I have a lot of strong and complex feelings about the man, who passed away today in Las Vegas at age 91. Suffice to say he was a brilliant talent, an immense humanitarian, a difficult boss/interview, and a quixotic sort of genius, as often inspired as insipid, as often tender as caustic.

I wrote all about it in my 1996 book, “King of Comedy,” which is available on Kindle. With all due humility, it’s kinda definitive — the good and the bad — even though it’s two decades old. My favorite review, and one I begged St. Martin’s (unsuccessfully) to put on the paperback jacket, came from “Screw” magazine, which called it “A remarkably fair portrait of a great American asshole.”

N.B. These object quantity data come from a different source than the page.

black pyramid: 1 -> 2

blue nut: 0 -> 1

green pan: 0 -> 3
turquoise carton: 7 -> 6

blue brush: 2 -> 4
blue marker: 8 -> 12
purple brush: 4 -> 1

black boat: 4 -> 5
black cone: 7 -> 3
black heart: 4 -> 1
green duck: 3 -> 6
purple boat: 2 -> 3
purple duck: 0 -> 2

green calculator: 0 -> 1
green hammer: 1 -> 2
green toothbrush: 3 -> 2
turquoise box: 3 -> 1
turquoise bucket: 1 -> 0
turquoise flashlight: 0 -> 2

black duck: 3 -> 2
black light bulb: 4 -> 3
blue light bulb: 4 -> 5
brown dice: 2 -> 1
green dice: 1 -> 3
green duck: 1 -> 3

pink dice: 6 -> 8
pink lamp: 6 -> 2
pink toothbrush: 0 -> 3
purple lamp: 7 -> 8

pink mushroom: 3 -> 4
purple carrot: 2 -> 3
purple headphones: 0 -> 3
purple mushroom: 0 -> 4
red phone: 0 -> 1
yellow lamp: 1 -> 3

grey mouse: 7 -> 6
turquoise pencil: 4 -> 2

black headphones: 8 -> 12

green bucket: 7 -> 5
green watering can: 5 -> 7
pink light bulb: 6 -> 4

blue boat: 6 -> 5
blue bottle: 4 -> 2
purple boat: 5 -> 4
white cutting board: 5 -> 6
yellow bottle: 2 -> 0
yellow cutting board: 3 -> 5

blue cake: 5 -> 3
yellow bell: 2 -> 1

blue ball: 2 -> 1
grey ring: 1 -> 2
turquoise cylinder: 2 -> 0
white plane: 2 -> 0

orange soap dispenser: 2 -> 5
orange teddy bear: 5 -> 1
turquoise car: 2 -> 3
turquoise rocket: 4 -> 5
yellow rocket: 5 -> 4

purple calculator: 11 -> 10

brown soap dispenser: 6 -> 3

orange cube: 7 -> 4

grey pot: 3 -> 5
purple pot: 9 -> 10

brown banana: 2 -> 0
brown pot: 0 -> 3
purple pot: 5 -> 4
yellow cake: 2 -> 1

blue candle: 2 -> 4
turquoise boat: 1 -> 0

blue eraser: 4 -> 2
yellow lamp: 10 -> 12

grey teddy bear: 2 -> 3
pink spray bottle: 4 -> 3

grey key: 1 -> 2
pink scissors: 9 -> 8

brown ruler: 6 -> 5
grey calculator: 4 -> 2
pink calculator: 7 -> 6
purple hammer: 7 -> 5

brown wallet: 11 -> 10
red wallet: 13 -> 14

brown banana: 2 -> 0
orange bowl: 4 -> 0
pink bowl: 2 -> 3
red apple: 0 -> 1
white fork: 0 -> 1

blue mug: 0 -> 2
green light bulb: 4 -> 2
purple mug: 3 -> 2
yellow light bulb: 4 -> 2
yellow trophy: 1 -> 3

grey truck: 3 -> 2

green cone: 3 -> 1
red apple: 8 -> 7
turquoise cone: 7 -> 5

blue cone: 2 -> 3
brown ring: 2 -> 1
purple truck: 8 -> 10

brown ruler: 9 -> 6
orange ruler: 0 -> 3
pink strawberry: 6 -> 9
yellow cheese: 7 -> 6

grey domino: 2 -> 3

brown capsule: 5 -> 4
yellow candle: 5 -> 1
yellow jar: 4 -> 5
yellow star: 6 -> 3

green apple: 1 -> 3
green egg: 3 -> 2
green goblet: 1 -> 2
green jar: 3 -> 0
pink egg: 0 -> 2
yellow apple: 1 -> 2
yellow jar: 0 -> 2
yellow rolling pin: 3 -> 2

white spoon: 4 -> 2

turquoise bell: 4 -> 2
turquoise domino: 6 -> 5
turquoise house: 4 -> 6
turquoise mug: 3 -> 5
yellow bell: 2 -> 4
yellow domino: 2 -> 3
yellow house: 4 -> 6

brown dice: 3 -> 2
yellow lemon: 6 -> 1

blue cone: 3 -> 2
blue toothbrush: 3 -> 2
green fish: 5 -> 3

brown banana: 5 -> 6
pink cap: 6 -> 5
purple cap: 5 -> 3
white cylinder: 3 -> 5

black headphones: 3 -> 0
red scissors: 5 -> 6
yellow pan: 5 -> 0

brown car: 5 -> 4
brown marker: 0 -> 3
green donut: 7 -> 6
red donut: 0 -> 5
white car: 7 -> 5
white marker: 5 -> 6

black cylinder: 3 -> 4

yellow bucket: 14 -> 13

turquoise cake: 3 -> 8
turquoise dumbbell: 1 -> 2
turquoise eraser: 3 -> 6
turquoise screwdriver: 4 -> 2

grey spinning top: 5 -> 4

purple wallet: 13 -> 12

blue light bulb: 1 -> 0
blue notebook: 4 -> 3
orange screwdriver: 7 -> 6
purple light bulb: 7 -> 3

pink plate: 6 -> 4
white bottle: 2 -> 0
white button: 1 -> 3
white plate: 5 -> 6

Jerry and I met twice while I was working on the book and spoke/wrote to each other perhaps a dozen times. Like many of his relationships with the press and his partners/subordinates, it ended badly, with Jerry hollering profanities at me in the cabin of his yacht in San Diego. I wrote about it in the epilogue to my book, and over the years I’ve had the scene quoted back to me by Steve Martin, Harry Shearer, Paul Provenza and Penn Jillette. Tom Hanks once told me that he had a dinner with Paul Reiser and Martin Short at which Short spent the night imitating Jerry throwing me off the boat.

Jerry was a lot of things: father, husband, chum, businessman, philanthropist, artist, innovator, clown, tyrant. He was at various times in his life the highest-ever-paid performer on TV, in movies, and on Broadway. He raised BILLIONS for charity, invented filmmaking techniques, made perhaps a dozen classic comedies, turned in a terrific dramatic performance in Martin Scorsese’s “The King of Comedy,” and left the world altered and even enhanced with his time and his work in it.

That’s an estimable achievement and one worth pausing to commemorate.